Here is the same query, after I fixed it up yesterday.
SELECT
COUNT(comment_id) AS id,
t_threads.title,
t_tcomments.thread_id,
edit,
MAX(t_tcomments.timestamp) AS date,
`lock`
FROM t_threads
LEFT JOIN t_tcomments
ON t_tcomments.thread_id = t_threads.thread_id
WHERE t_threads.active = 'true'
AND forum_id = '$_GET['forum_id']'
AND t_tcomments.active = 'true'
GROUP BY t_threads.title
ORDER BY date DESC
If you know basic SQL, you can loosely translate this. But I will translate.
SELECT selects the table columns that are required.
COUNT counts the specific column name. Counting the column 'comment_id' will return the number of comments.
AS gives the count-results and MAX results an alias.
MAX tells the code to return the maximum date.
All the rest of the columns are listed under in this syntax: table_name.column
It is only necessary to specify the table name if the column name is ambiguous (found on both join tables).
FROM specifies the primary table that you will be querying.
LEFT JOIN is like FROM, but it specifies the table to join.
ON specifies where the join will "hinge" at. The query will now look for matching results for the two specified columns.

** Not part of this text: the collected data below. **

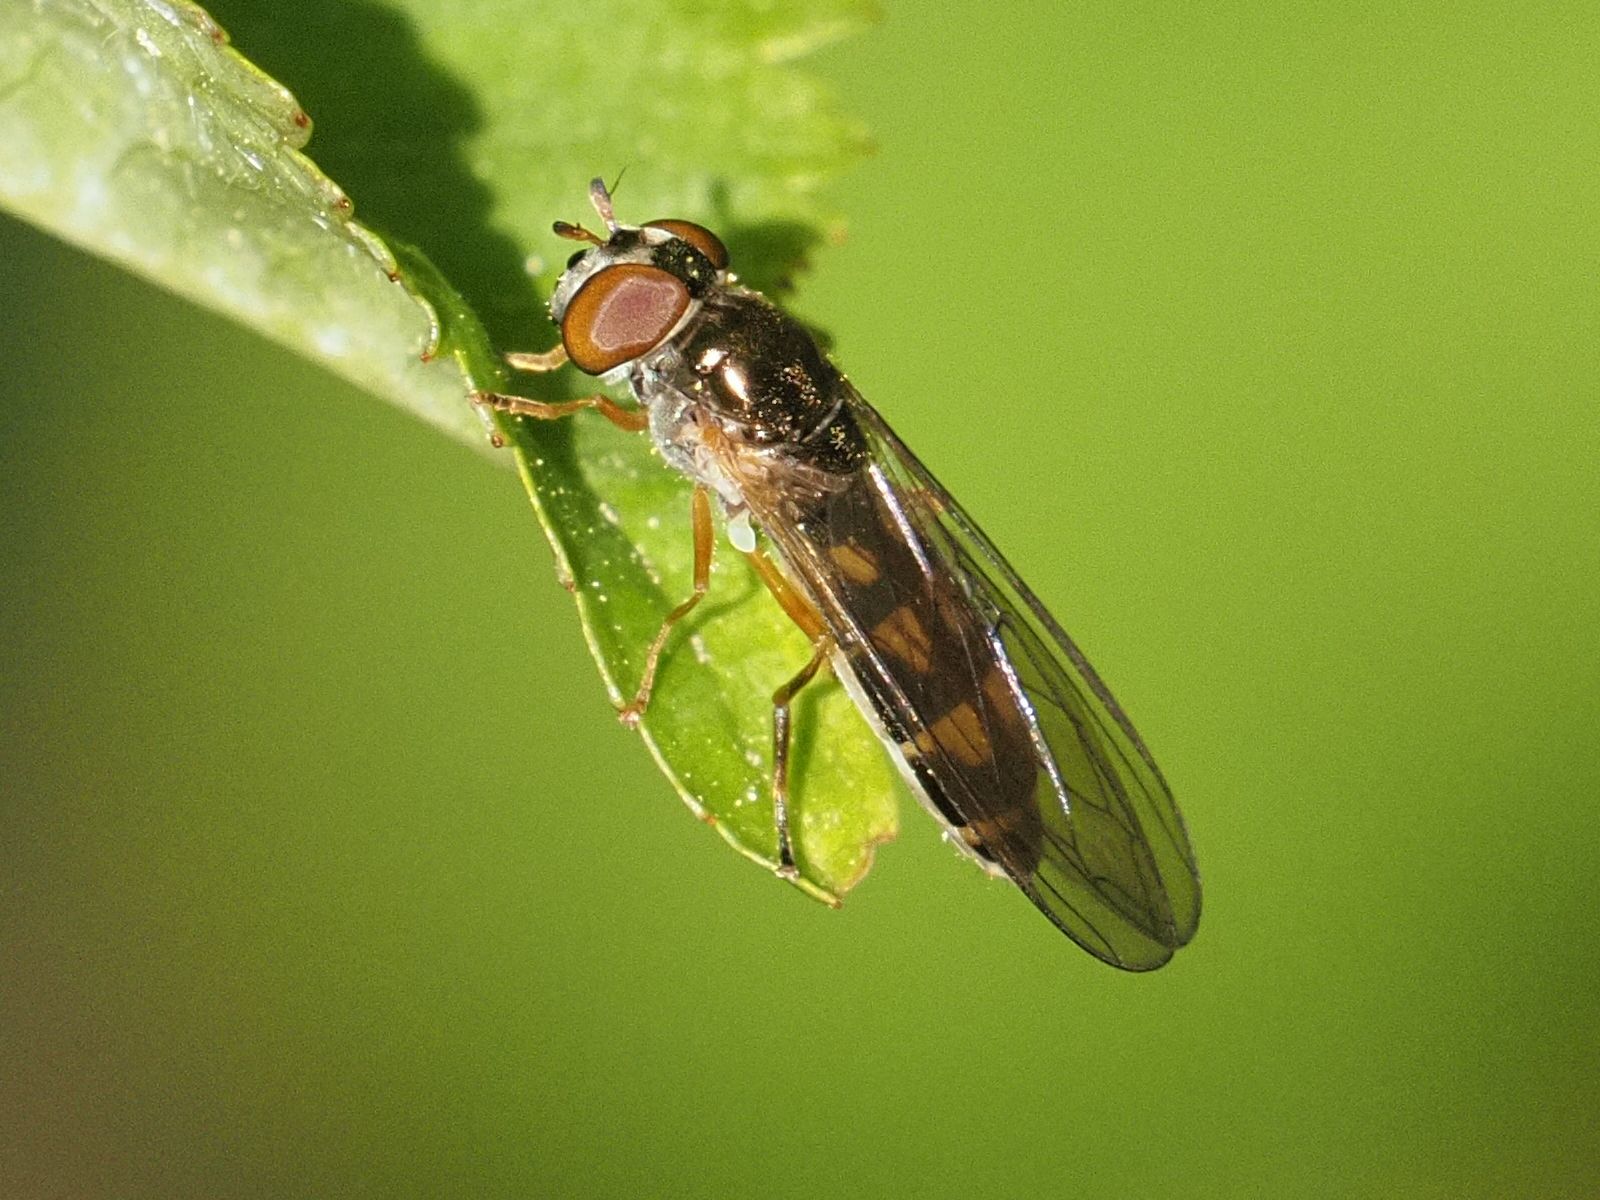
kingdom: Animalia
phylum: Arthropoda
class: Insecta
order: Diptera
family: Syrphidae
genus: Melanostoma
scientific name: Melanostoma scalare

WHERE will look for these conditions, and return the only the results that match them.
AND obviously joins the conditions if there are more than one to require.
GROUB BY is a confusing thing. It groups ant excess results from any COUNT and JOIN to the specified column
ORDER BY returns the results in the ASC (ascending) or DESC (descending) order of that list.
Confusing?
I thought this may help some of you young developers out there that want to learn.
Please ask any questions you might have!
Have a nice day!
A $ is the prefix to variables in PHP. For those people who think the $ goes after an amount of money, please stay away from PHP because it won't work for you.